Task statement:
Only the text should be kept: print every entry below exactly and leave each image out.

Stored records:
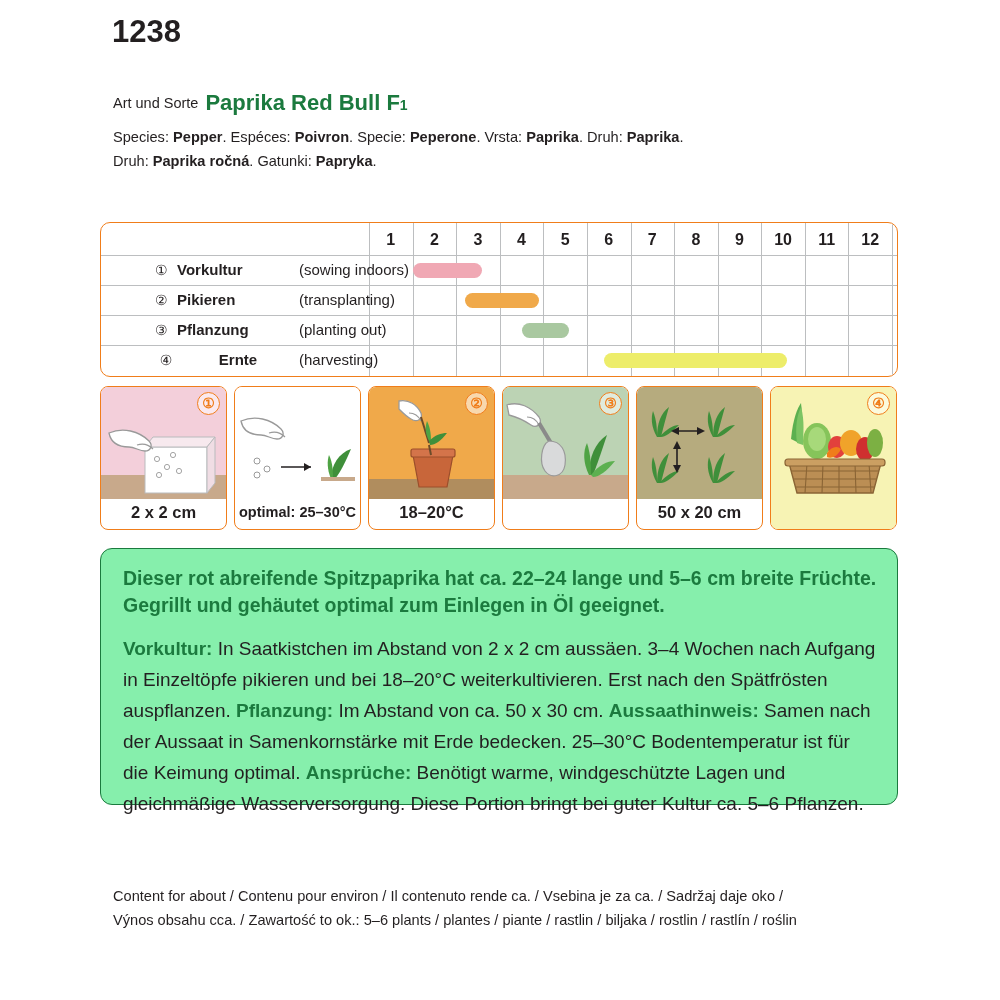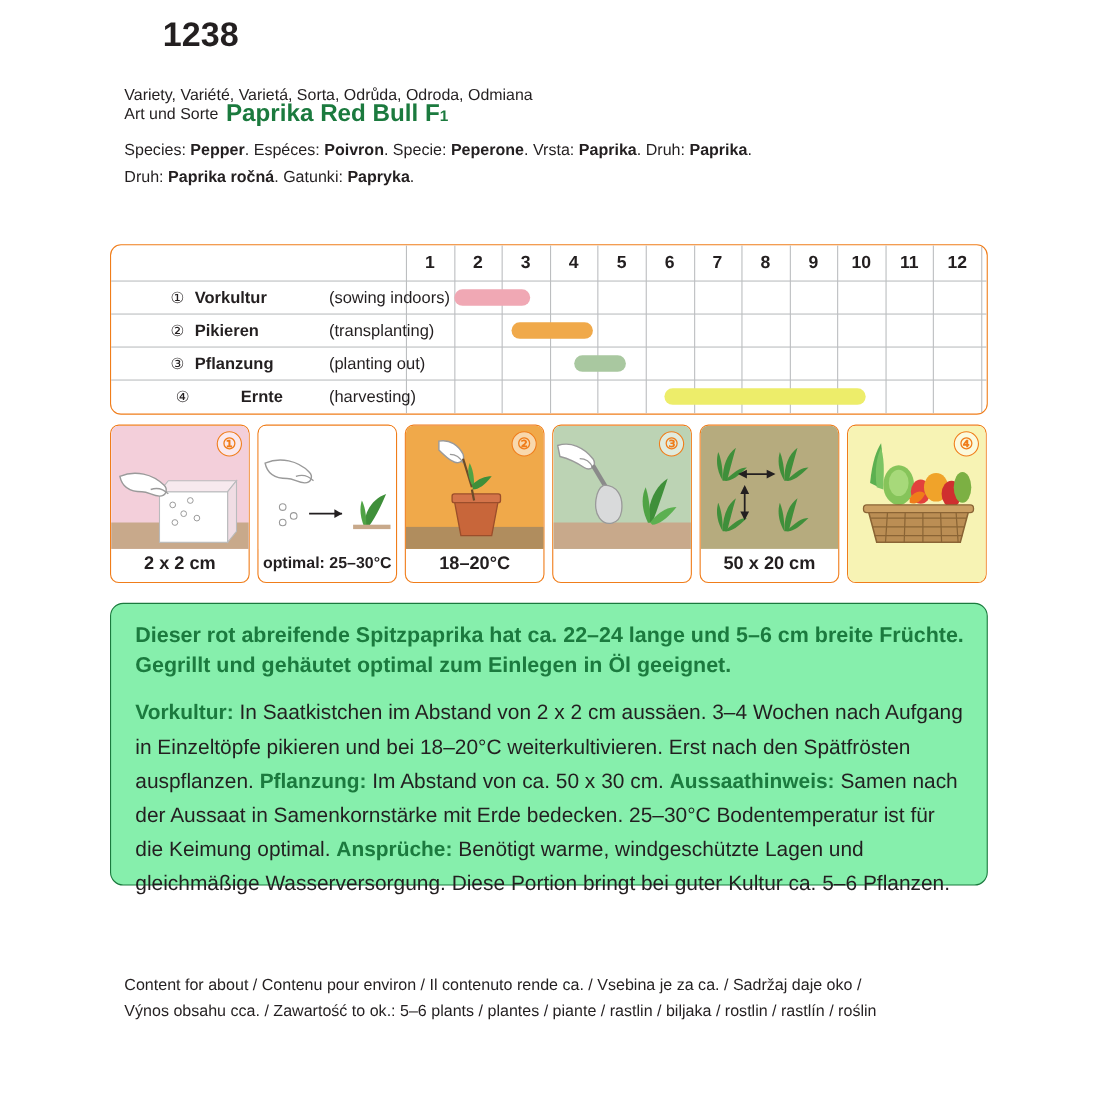--- a/index.html
+++ b/index.html
@@ -22,21 +22,20 @@
   }
 
   
   .article-number {
     position: absolute;
     left: 112px; top: 14px;
     font-size: 31px;
     font-weight: bold;
     letter-spacing: 0px;
     color: #231f20;
-    margin-left: 36px;
   }
   .variety-line {
     position: absolute;
     left: 113px; top: 79px;
     font-size: 14.5px;
     color: #231f20;
   }
   .art-und-sorte {
     position: absolute;
     left: 113px; top: 90px;
@@ -216,21 +215,20 @@
     color: #231f20;
   }
 </style>
 </head>
 <body>
 
 <div class="page">
 
   <div class="article-number">1238</div>
 
-  <div class="variety-line">Variety, Variété, Varietá, Sorta, Odrůda, Odroda, Odmiana</div>
 
   <div class="art-und-sorte">
     <span class="label">Art und Sorte</span><span class="name"><span>Paprika Red Bull F</span><sub>1</sub></span>
   </div>
 
   <div class="species-lines">
     <div><span>Species: </span><b>Pepper</b><span>. Espéces: </span><b>Poivron</b><span>. Specie: </span><b>Peperone</b><span>. Vrsta: </span><b>Paprika</b><span>. Druh: </span><b>Paprika</b><span>.</span></div>
     <div><span>Druh: </span><b>Paprika ročná</b><span>. Gatunki: </span><b>Papryka</b><span>.</span></div>
   </div>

Task output:
--- a/index.html
+++ b/index.html
@@ -22,21 +22,20 @@
   }
 
   
   .article-number {
     position: absolute;
     left: 112px; top: 14px;
     font-size: 31px;
     font-weight: bold;
     letter-spacing: 0px;
     color: #231f20;
-    margin-left: 36px;
   }
   .variety-line {
     position: absolute;
     left: 113px; top: 79px;
     font-size: 14.5px;
     color: #231f20;
   }
   .art-und-sorte {
     position: absolute;
     left: 113px; top: 90px;
@@ -216,21 +215,20 @@
     color: #231f20;
   }
 </style>
 </head>
 <body>
 
 <div class="page">
 
   <div class="article-number">1238</div>
 
-  <div class="variety-line">Variety, Variété, Varietá, Sorta, Odrůda, Odroda, Odmiana</div>
 
   <div class="art-und-sorte">
     <span class="label">Art und Sorte</span><span class="name"><span>Paprika Red Bull F</span><sub>1</sub></span>
   </div>
 
   <div class="species-lines">
     <div><span>Species: </span><b>Pepper</b><span>. Espéces: </span><b>Poivron</b><span>. Specie: </span><b>Peperone</b><span>. Vrsta: </span><b>Paprika</b><span>. Druh: </span><b>Paprika</b><span>.</span></div>
     <div><span>Druh: </span><b>Paprika ročná</b><span>. Gatunki: </span><b>Papryka</b><span>.</span></div>
   </div>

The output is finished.